> [TASK MATERIAL]:
☆ ☆ ☆
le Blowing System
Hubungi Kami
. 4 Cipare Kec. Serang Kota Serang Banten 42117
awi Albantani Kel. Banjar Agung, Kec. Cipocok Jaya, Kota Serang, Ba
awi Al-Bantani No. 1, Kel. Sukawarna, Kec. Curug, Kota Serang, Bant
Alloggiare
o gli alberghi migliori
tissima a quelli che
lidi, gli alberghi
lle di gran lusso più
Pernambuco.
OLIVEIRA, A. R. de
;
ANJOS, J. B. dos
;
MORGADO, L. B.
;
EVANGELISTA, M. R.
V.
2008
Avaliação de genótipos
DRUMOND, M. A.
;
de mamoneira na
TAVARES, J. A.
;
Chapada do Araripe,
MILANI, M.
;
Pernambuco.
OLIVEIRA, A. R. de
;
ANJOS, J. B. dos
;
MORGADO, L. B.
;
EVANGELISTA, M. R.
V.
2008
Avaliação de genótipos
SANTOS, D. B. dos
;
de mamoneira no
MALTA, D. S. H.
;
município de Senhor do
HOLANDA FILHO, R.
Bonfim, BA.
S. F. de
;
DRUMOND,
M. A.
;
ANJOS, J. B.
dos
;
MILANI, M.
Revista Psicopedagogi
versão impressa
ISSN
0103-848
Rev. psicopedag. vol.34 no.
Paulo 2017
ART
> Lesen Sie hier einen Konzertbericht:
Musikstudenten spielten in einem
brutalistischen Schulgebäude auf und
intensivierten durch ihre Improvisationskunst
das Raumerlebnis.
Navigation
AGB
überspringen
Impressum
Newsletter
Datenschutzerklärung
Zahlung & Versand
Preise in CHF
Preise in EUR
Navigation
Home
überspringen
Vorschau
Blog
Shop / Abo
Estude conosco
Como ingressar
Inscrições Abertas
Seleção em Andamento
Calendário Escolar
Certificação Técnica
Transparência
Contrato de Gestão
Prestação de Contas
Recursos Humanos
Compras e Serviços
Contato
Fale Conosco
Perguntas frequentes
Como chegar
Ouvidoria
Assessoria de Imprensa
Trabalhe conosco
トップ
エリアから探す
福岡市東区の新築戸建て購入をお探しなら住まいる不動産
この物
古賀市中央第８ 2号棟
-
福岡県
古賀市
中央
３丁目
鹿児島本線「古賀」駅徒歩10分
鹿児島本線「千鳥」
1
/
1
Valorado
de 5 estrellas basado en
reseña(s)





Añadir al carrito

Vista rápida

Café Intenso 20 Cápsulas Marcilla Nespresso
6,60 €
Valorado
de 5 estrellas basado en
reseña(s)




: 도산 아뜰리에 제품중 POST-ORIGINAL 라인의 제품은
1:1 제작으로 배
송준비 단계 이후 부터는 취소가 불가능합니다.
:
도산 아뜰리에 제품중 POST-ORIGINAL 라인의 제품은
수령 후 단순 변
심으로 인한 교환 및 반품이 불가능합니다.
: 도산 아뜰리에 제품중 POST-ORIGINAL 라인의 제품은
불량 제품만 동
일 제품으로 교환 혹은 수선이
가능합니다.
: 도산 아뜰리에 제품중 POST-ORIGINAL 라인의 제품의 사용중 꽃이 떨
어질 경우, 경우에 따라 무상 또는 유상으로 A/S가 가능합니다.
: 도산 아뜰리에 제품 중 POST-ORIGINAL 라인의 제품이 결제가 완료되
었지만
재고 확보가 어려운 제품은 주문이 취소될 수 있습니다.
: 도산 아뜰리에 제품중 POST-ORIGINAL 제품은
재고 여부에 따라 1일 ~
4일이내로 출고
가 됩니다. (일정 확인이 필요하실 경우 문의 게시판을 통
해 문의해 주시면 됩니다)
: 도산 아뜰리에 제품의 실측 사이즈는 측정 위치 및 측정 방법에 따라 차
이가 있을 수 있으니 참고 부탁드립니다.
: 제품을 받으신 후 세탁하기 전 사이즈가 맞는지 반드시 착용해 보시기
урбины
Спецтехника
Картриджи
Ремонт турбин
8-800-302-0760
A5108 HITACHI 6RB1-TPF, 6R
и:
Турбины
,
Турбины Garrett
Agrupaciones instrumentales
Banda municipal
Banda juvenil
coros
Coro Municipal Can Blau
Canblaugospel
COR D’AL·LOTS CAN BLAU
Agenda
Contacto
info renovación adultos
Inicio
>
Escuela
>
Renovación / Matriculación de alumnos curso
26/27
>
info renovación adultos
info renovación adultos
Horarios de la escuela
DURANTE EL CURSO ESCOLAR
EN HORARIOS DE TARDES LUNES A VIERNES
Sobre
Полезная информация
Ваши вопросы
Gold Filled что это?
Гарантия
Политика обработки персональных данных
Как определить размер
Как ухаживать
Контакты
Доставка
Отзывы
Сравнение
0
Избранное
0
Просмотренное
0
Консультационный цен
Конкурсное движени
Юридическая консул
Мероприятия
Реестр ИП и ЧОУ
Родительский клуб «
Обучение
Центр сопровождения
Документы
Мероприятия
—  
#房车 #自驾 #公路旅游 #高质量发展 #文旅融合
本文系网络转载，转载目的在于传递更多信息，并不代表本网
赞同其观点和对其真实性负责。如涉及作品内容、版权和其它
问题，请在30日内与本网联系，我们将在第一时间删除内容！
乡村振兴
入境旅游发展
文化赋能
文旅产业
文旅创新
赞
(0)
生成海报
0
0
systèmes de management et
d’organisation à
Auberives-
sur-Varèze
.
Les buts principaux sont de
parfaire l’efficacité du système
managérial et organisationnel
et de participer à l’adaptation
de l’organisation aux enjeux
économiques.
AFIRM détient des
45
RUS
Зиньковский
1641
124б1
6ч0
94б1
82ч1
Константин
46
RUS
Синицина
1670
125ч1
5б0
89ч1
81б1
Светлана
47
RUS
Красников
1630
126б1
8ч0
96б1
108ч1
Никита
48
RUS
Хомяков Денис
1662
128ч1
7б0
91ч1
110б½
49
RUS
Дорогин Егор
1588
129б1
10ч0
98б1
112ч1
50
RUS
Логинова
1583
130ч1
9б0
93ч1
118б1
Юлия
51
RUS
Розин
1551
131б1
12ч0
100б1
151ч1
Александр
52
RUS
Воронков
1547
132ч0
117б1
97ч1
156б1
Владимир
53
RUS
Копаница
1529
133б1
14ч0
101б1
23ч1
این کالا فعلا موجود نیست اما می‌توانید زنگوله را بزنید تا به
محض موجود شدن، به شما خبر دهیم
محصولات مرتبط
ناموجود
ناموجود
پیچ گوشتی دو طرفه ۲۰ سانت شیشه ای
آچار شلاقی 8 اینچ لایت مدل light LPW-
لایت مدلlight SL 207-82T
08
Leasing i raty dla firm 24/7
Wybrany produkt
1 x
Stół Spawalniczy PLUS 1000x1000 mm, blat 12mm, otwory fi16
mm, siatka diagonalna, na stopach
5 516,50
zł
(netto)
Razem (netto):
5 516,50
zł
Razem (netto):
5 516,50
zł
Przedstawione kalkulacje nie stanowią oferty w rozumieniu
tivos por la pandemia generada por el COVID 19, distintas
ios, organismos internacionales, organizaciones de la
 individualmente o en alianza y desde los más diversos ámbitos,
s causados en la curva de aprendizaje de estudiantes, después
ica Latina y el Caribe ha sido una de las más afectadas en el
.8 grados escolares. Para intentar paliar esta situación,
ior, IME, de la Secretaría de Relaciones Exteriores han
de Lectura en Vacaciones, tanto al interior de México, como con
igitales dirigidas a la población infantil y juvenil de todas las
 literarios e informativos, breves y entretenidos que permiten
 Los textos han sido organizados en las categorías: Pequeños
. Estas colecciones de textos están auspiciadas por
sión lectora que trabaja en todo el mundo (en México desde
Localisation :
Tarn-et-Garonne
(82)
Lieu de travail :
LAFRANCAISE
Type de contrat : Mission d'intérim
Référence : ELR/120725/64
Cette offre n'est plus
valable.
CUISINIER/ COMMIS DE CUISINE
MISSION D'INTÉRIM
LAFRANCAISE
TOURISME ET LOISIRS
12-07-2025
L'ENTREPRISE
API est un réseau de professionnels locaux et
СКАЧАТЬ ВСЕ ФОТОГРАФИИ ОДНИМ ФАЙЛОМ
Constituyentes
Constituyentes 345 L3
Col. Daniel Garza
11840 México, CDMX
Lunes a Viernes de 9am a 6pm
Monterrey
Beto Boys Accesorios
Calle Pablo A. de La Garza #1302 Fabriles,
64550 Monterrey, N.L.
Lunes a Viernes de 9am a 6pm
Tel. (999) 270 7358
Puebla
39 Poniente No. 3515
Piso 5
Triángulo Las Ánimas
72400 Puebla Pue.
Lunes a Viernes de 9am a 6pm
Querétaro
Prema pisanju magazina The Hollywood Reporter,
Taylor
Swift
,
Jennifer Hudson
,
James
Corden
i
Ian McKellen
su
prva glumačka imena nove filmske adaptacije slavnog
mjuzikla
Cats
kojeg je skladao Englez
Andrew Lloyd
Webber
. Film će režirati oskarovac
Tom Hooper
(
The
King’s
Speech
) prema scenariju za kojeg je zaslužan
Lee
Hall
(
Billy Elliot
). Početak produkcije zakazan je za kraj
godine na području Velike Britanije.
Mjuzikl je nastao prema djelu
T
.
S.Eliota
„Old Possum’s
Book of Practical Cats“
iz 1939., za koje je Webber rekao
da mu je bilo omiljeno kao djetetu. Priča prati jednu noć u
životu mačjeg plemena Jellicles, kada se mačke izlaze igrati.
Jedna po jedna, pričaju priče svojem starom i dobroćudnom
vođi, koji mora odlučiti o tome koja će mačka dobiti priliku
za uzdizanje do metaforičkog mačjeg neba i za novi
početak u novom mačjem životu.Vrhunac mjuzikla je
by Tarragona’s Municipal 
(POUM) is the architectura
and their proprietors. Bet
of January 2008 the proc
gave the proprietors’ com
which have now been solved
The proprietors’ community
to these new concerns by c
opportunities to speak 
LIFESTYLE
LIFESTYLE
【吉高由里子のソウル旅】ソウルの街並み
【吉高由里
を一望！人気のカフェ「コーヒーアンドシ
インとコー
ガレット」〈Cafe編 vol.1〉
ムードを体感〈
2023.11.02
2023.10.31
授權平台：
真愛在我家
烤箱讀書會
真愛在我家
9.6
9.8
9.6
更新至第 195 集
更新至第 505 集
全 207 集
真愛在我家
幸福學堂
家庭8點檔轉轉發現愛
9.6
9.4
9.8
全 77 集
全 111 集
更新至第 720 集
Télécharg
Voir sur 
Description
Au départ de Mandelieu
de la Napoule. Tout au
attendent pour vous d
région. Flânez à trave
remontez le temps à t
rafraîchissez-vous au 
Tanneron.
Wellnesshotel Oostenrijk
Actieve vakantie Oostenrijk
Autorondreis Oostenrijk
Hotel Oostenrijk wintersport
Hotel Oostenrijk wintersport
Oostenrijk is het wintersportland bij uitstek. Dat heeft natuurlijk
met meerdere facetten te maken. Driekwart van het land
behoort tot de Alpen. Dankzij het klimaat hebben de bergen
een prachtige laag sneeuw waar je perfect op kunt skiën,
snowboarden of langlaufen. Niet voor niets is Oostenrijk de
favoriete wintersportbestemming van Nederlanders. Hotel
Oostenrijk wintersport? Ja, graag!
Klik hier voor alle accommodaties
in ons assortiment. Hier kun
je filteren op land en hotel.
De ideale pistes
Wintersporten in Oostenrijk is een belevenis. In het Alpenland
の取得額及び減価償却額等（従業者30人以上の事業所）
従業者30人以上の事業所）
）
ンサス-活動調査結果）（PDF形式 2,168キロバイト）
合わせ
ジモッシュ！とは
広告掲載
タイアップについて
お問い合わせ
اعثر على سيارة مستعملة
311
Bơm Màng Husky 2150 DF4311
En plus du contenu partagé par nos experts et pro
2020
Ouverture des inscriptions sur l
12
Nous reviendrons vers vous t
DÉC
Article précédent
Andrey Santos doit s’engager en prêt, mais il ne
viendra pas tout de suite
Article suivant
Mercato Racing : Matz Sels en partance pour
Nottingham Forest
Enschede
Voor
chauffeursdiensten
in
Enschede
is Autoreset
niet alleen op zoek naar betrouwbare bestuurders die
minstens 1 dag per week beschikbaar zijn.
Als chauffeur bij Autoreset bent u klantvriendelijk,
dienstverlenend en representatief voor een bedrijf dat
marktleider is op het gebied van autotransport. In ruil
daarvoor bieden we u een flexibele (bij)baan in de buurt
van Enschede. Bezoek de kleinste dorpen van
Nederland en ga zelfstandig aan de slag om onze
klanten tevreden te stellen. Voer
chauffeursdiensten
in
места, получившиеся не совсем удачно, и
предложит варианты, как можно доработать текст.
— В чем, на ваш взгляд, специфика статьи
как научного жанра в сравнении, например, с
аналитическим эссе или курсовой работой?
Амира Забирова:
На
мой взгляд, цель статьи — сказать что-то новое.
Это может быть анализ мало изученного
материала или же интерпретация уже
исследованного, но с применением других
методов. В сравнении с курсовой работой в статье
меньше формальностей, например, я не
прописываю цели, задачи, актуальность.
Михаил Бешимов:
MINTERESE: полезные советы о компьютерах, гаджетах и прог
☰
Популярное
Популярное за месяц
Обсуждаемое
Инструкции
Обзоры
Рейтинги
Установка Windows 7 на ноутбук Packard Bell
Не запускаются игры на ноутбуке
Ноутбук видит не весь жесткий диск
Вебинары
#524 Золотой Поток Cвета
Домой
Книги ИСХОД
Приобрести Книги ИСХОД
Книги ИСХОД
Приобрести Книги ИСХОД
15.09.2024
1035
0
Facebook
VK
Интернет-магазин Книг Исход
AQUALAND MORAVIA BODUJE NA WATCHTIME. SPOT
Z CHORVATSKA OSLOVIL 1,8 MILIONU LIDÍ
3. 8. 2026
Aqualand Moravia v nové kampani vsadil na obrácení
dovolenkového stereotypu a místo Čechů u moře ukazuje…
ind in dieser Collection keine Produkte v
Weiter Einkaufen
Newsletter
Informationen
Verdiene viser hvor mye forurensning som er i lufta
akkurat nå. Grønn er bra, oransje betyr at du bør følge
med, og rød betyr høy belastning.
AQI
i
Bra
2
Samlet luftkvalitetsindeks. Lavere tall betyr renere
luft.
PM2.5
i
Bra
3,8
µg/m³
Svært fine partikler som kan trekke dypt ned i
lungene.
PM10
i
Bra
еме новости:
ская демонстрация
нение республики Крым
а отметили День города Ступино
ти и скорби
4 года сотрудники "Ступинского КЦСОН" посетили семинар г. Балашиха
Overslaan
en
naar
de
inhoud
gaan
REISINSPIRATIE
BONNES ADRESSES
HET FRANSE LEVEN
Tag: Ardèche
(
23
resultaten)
☆ ☆ ☆
> [EXERCISE DETAILS]: Wherever a line of the material has the word "Serang", add it to a tally; give only the final number.

> [PROBLEM SOLUTION]: 3